Nationalism and the Community Question in India

Nationalism and the Community Question in India

This has led scholars to suggest that the structures of communities are permeable and amorphous and hence they display multiple and often conflicting beliefs and attitudes.[9] This suggestion is rather disingenuous; for it takes an obvious limitation of a theory as if it is a limitation of the object about which this theory is supposed to give an account. It is the theory that proposes that communities are to be looked at primarily as carriers of beliefs and attitudes. But when the actual data falls short of the expectations engendered by this theory, rather than questioning the theory, reality itself is mooted to be somewhat inchoate.

A way out of this problem is to figure out the route by which we landed here in the first place.

Beginning from the second half of the 19th century, sociological thinking has differentiated societies from communities.[10] In fact, ‘society’ was introduced as a term of art to refer to people living under particular nation-states of the West as unitary groups. A dominant feature characterizing such societies was the use of legal devices such as contracts in their transactions. Societies were conceived not merely as those human groups using contracts in particular transactions. Instead, their very becoming a unitary group was conceived of as due to an implicit contract. In other words, the contract model, applicable to particular transactions, is taken as a template to grasp the entire web of such transactions. This web of transactions is seen as a higher-order contract which supposedly generates a unitary group, the society. Thus introduction of the term ‘society’ is coeval with conceiving its referent as a higher-order, i.e., a meta-level, object.

As a consequence, the notion of community also undergoes a transformation. First, ‘community’ also becomes a term of art referring to those human groups prior to the advent of modern forms of social organization: that is, those groups that do not have contractual transactions. And secondly, corresponding to the feature of the meta-level contract bringing about society as a unitary group, something analogous is needed in the case of communities too. Thus a deep-seated but elusive cognitive device of beliefs and attitudes were introduced to account for the unitary nature of entities referred to by ‘community’. It is not the transactions discernible at an empirical or object level that makes for a community, but rather a postulated transaction at a meta-level.

Thus, for a long period in Western thinking, human transactions and traditions have been talked about and analysed by privileging the meta-level talk of societies and communities. I call them instances of meta-level talk because they focus on the supposed corporate-body level, and not on what I previously called the object-level: the habits, inclinations and associations that we engage with and learn from. In contrast to the sociological tradition, it is this object-level of habits, inclinations and learning situations that is the primary referent for the word ‘community’ as I use it here.

In what contexts do we employ the register of a meta-level talk, that is, a register of informative discourse, while talking about communities? Usually the meta-level register is used in contexts where traditions and communities need to be justified against contending traditions and in contexts where traditions have to be evaluated with reference to external norms. It is important to remember that while traditions provide resources to evaluate and justify particular actions, they cannot themselves provide the resources to evaluate and justify the tradition in toto. Circumstances of justification and evaluation of tradition necessarily take recourse to a meta-level talk because the point of concern in such situations is not particular objects and means of talking about those objects recognized within a tradition, but the tradition perceived, from a distance, as a whole. In these contexts, the tradition itself is referred to as a unified body about which statements can be made.

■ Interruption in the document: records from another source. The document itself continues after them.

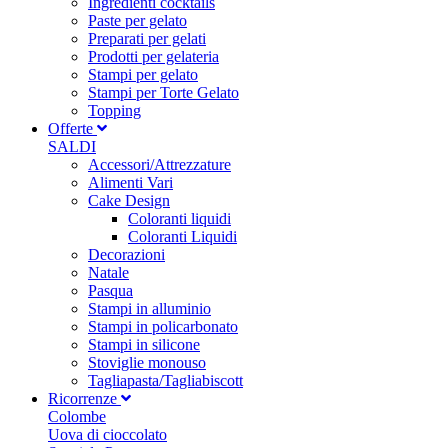
Ingredienti cocktails
Paste per gelato
Preparati per gelati
Prodotti per gelateria
Stampi per gelato
Stampi per Torte Gelato
Topping
Offerte
SALDI
Accessori/Attrezzature
Alimenti Vari
Cake Design
Coloranti liquidi
Coloranti Liquidi
Decorazioni
Natale
Pasqua
Stampi in alluminio
Stampi in policarbonato
Stampi in silicone
Stoviglie monouso
Tagliapasta/Tagliabiscott
Ricorrenze
Colombe
Uova di cioccolato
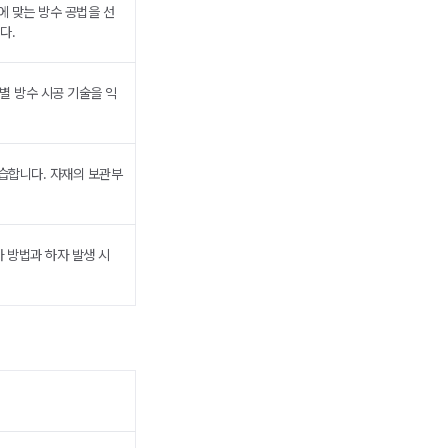
 맞는 방수 공법을 선
다.
별 방수 시공 기술을 익
습합니다. 자재의 보관부
 방법과 하자 발생 시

Nowadays we routinely encounter instances where traditions are called upon to justify themselves and are evaluated by standards of a secular, rational and liberal canon. However, it is worth remembering a point seldom acknowledged: a tradition, to be evaluated against another, or asked to justify itself, must be first treated as a set of contending claims about a common world of objects. While it is possible to create such equivalences for particular cases; case-by-case, it is not possible to do so summarily. In general, evaluation and justification of disparate actions and statements presuppose a common domain. While a custom of casting a charm on children to save them from smallpox can be seen as belonging to the same domain as vaccination does in the context of disease eradication, and the former evaluated as an ineffective means of protection compared with the latter, the same evaluation cannot be generalized for other contexts involving the same two actions. Therefore, traditions are available for justificatory or evaluative operations in toto only if a universal context is presupposed, which, after all, is not available unless one makes a series of untenable assumptions like the following: a) there is a common world of objects and a common set of distinctions to operate with; b) traditions involve propositions in the same way as theories do and so are amenable to expression as belief sets; c) there are universal evaluative criteria for actions outside the particular contexts of actions.